De onderschrijding van de BOT-sterkte is het gevolg van het met enige vertraging vullen van de nieuwe militaire functies bij de bestuursstaf. Organisatorisch is, zoals hierboven aangegeven, de aanpassing van de formatie versneld, maar de versnelling van de vulling is niet altijd mogelijk. Deze vulling zal worden gerealiseerd na de afbouw van de krijgsmachtdeelstaven per begin september a.s.

Commando Dienstencentra

kst-29800-X-124-7.gif

Organisatie

De ontwikkeling van de formatie («O») is vrijwel in lijn met de planning. De voortgang van de reorganisaties ligt dus nagenoeg op schema.

Personeel

Ten aanzien van het eerste kwartaal zien we een verbetering bij de vulling burgerpersoneel door de correctie van de meeste administratief onjuiste doorberekeningen die gemeld waren in de eerste kwartaalrapportage.
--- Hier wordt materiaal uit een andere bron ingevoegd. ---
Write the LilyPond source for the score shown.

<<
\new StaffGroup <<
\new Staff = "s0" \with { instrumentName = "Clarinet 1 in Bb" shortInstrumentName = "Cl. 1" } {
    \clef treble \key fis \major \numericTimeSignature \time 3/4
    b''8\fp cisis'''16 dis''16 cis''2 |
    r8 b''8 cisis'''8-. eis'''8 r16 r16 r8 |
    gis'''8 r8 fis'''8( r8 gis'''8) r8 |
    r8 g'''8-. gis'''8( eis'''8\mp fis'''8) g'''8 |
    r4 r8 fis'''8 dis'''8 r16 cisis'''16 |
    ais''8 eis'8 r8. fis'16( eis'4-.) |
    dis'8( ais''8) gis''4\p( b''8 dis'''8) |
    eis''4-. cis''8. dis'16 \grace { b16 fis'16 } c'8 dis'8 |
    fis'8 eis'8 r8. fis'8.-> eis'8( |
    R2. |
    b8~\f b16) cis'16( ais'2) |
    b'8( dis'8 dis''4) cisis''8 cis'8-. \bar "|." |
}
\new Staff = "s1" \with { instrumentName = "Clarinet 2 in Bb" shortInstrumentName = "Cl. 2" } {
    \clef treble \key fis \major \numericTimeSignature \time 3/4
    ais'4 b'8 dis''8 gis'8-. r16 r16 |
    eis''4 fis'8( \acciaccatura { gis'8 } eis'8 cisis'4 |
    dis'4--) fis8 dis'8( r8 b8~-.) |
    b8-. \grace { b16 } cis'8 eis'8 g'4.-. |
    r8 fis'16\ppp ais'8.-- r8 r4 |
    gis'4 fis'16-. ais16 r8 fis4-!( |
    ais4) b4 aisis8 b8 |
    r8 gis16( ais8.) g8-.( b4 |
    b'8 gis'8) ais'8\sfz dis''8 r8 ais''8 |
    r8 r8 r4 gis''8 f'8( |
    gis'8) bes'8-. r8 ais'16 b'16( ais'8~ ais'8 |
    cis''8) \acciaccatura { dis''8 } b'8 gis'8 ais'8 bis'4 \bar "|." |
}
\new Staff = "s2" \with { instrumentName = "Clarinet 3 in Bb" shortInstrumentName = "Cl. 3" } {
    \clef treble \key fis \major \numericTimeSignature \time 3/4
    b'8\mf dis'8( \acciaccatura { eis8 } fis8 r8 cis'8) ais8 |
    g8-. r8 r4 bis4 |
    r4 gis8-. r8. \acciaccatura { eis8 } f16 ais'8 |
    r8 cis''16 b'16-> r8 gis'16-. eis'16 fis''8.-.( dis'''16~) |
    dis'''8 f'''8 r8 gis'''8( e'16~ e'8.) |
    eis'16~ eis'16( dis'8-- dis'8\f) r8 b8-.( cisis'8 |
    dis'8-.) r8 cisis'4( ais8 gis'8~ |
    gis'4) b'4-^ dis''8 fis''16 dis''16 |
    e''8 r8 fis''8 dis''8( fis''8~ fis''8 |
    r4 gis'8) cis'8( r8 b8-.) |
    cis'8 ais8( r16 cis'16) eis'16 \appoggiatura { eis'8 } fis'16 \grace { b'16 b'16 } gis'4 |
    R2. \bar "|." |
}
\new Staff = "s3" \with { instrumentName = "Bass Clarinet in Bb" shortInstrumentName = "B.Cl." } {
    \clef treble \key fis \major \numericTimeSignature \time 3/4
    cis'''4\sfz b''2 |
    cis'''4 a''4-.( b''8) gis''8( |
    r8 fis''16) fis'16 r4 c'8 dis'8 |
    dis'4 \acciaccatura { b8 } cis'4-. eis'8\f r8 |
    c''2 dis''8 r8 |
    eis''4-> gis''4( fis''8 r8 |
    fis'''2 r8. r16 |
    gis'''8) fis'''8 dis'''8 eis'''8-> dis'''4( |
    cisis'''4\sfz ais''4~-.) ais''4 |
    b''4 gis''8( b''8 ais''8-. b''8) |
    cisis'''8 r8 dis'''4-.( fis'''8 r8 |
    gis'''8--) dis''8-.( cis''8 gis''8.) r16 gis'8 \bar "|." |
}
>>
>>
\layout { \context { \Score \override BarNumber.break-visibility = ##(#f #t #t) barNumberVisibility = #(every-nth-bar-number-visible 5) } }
De vulling van BOT-functies met personeel dat afkomstig is van de operationele commando's, blijft nog achter ten opzichte van de planlijn.

Defensie Materieelorganisatie

kst-29800-X-124-8.gif

Organisatie

De ontwikkeling van de formatie («O») is vrijwel in lijn met de planning. De voortgang van de reorganisaties ligt dus nagenoeg op schema.

Personeel

De overschrijding van de BOT-sterkte en de onderschrijding van de BBT-sterkte zijn grotendeels toe te schrijven aan een andere overdrachtvan personeel vanuit de krijgsmachtdelen dan gepland: bij de plaatsing van BBT personeel, waaraan krijgsmachtbreed een tekort bestaat, krijgen de operationele commando's voorrang. De tekorten die daardoor ontstaan bij de dienstencentra worden voor een deel, tijdelijk, gecompenseerd met BOT personeel.

Tot slot

Dit najaar ontvangt u mijn derde voortgangsrapportage. Dit naar de stand van het einde van het derde kwartaal, te weten eind september.